C. Kontext der Entscheidung
Mit dem Schadensersatzanspruch neben der Leistung gemäß § 634 Nr. 4, § 280 Abs. 1 BGB kann Ersatz für Schäden verlangt werden, die aufgrund eines Werkmangels entstanden sind und durch eine Nacherfüllung der geschuldeten Werkleistung nicht beseitigt werden können. Hiervon erfasst sind mangelbedingte Folgeschäden, die an anderen Rechtsgütern des Bestellers oder an dessen Vermögen eintreten. Der Schadensersatzanspruch statt der Leistung gemäß § 634 Nr. 4, §§ 280, 281 BGB tritt an die Stelle der geschuldeten Werkleistung. Sein Anwendungsbereich bestimmt sich nach der Reichweite der Nacherfüllung. Da die Nacherfüllung gemäß § 634 Nr. 1, § 635 BGB auf Herstellung des geschuldeten Werks gerichtet ist, bestimmt dieses die Reichweite der Nacherfüllung.
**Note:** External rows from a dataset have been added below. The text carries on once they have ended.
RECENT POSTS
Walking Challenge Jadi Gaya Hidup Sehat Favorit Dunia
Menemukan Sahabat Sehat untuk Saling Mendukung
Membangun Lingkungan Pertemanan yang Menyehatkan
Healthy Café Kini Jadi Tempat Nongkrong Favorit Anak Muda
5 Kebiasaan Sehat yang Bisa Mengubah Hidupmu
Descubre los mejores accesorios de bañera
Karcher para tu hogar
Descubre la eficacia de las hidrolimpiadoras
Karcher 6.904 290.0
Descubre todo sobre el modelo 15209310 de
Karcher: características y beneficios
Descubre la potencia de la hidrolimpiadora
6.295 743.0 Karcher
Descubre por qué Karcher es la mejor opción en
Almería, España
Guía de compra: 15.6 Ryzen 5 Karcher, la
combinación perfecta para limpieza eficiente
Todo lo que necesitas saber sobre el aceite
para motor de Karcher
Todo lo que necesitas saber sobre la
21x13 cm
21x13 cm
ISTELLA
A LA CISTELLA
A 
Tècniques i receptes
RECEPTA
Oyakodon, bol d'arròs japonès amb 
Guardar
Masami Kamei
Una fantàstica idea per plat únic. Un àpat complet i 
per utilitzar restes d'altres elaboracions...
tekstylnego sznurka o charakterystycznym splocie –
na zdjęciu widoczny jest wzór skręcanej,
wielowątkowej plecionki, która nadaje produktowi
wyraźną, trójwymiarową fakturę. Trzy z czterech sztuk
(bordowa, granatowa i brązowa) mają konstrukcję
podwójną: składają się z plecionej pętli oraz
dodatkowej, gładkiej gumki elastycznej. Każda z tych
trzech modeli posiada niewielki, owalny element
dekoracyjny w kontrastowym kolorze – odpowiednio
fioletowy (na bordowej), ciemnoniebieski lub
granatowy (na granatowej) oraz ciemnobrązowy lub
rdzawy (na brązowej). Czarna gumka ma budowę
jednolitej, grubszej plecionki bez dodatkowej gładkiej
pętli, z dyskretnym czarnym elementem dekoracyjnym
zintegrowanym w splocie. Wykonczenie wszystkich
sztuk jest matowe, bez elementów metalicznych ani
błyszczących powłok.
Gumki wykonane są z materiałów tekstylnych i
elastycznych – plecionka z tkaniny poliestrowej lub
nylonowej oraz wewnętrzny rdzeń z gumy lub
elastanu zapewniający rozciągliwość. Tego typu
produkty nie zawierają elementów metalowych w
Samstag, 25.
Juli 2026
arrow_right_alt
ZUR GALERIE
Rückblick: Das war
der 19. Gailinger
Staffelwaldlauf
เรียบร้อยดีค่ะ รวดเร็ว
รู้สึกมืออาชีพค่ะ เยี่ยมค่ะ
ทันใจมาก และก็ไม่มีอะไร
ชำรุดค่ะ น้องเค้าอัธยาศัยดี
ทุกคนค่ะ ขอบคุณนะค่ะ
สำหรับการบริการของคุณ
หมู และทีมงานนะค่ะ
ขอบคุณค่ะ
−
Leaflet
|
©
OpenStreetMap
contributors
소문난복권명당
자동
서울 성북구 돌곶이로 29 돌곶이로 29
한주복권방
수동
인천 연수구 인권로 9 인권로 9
Die geschuldete Werkleistung ist dabei im Wege der Vertragsauslegung gemäß §§ 133, 157 BGB zu ermitteln. Die Nacherfüllung erfasst danach die Beseitigung der Mängel des geschuldeten Werks, die auf einer im Zeitpunkt der Abnahme vorhandenen vertragswidrigen Beschaffenheit des Werks beruhen (BGH, Urteil vom 7. Februar 2019 – VII ZR 63/18 –, mwN.; dazu: Thode, jurisPR-BGHZivilR 9/2019 Anm. 1). Praktische Auswirkungen hat die Abgrenzung zwischen Schadensersatz neben der Leistung und Schadensersatz statt der Leistung bei einer unterbliebenen Fristsetzung, die über „das Sein und Haben“ des Schadensersatzanspruches entscheiden kann (Würdinger, jM 2019, 358). Wenn der Gläubiger die Mahnung mit den Worten verbindet, dass der Termin zur Leistungserbringung mit ihm abzusprechen sei, kann dies geeignet sein, die Frist für den Verzugseintritt nach hinten zu verschieben, da ja dann für die Leistungserbringung noch eine Terminabstimmung vorzuschalten ist (OLG Oldenburg v. 05.11.2024 - 2 U 93/24 - Rn. 22; Seichter in: Herberger/Martinek/Rüßmann/Weth/Würdinger, jurisPK-BGB, 10. Aufl., § 286 BGB (Stand: 12.11.2024), Rn. 68_1).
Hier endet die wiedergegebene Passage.